The Big Idea
Every process thinks it owns a huge, private, contiguous chunk of memory starting at address zero. None of that is true. Physical RAM is shared, fragmented, and often smaller than what all running programs collectively need. Virtual memory is the OS + hardware conspiracy that maintains this illusion, and once you understand it, a lot of other systems concepts (process isolation, fork, mmap, why your program got OOM-killed) suddenly click.
Note
Virtual memory does three things at once: translation (virtual addresses to physical), isolation (processes can’t touch each other’s memory), and overcommit (you can allocate more memory than physically exists, and the OS pages things in and out as needed).
Address Spaces and Pages
Each process gets a virtual address space (typically 48-bit on x86-64, giving 256 TB). The space is divided into fixed-size pages (commonly 4 KB). Physical memory is divided into frames of the same size. The page table maps between them.
Virtual address: [ VPN (high bits) | Offset (low 12 bits) ]
|
page table
|
v
Physical address: [ PFN | Offset (same 12 bits) ]
The offset stays the same on both sides. Only the page/frame number gets translated. This is clean and simple, but a flat page table for 48-bit addresses would be enormous, which is why real systems use multi-level page tables.
Multi-Level Page Tables
Modern x86-64 uses 4-level (sometimes 5-level) page table hierarchies. The trick: only allocate table pages for regions the process actually uses. A process with a small heap and stack might only need a handful of page table pages, even though it technically has a 256 TB address space. This makes sparse address spaces cheap.
Tip
This is one of those things that sounds obvious once you see it, but took me a while to internalize: the page table itself lives in memory and can be paged. The multi-level structure means you’re only paying memory costs for the parts of the address space you actually touch.
The TLB
The Translation Lookaside Buffer is a small, fast hardware cache of recent virtual-to-physical translations. This is critical for performance because every single memory access needs address translation.
- TLB hit: 1-2 cycles
- TLB miss: triggers a multi-level page-table walk (tens to hundreds of cycles)
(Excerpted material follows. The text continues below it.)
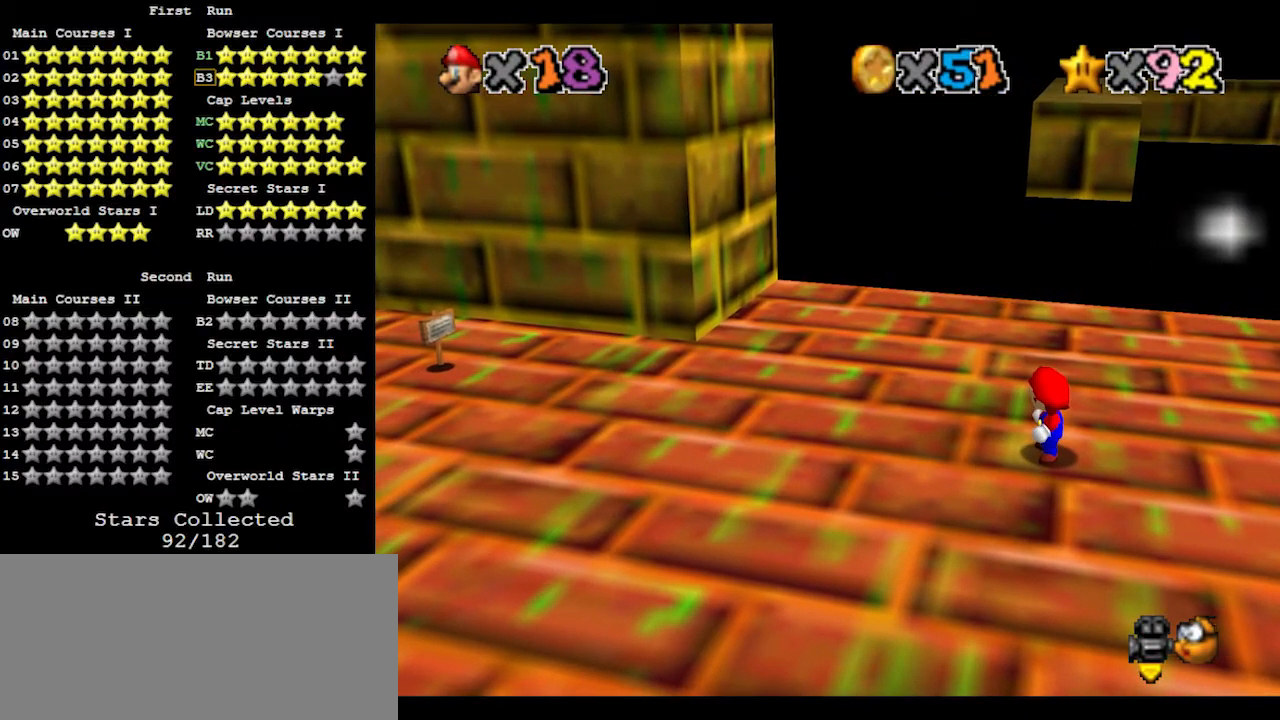
{"buttons": [], "left_stick": "center", "events": [[400, "left_stick", "up"], [467, "left_stick", "center"]]}
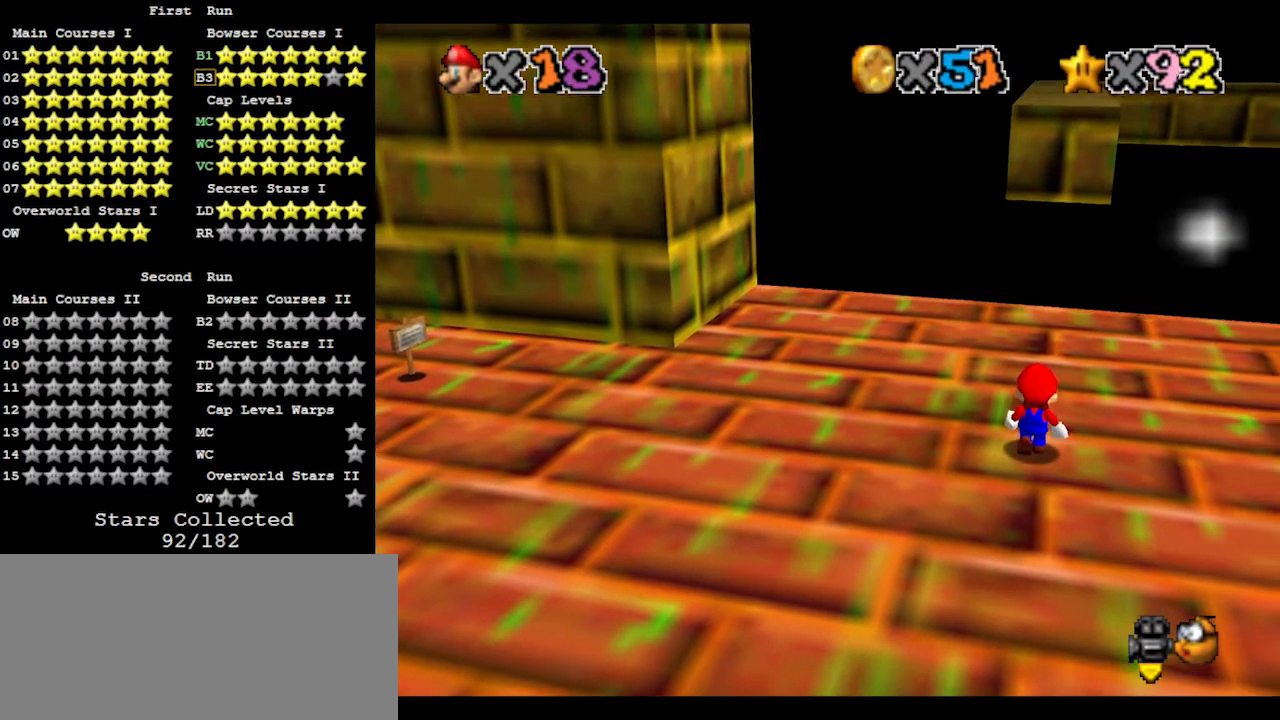
{"buttons": [], "left_stick": "right", "events": [[200, "C_RIGHT", "down"], [267, "C_RIGHT", "up"], [333, "C_RIGHT", "down"], [367, "left_stick", "right"], [400, "C_RIGHT", "up"]]}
Context switches flush or tag the TLB, which is a big part of why context switches are expensive. It’s not the register save/restore that hurts; it’s the cold TLB afterwards.
Warning
TLB capacity is limited (typically a few hundred to a few thousand entries). A 4 KB page size means each TLB entry covers only 4 KB. If your working set is 1 GB, you’d need 262,144 entries, far more than any TLB holds. This is where huge pages help.
Demand Paging and Page Faults
Pages don’t need to be in RAM when a process starts. When a process touches an absent page, the MMU raises a page fault, the OS loads the page from disk (or zero-fills it), updates the page table, and restarts the instruction. This lets the OS overcommit memory and prioritize active pages.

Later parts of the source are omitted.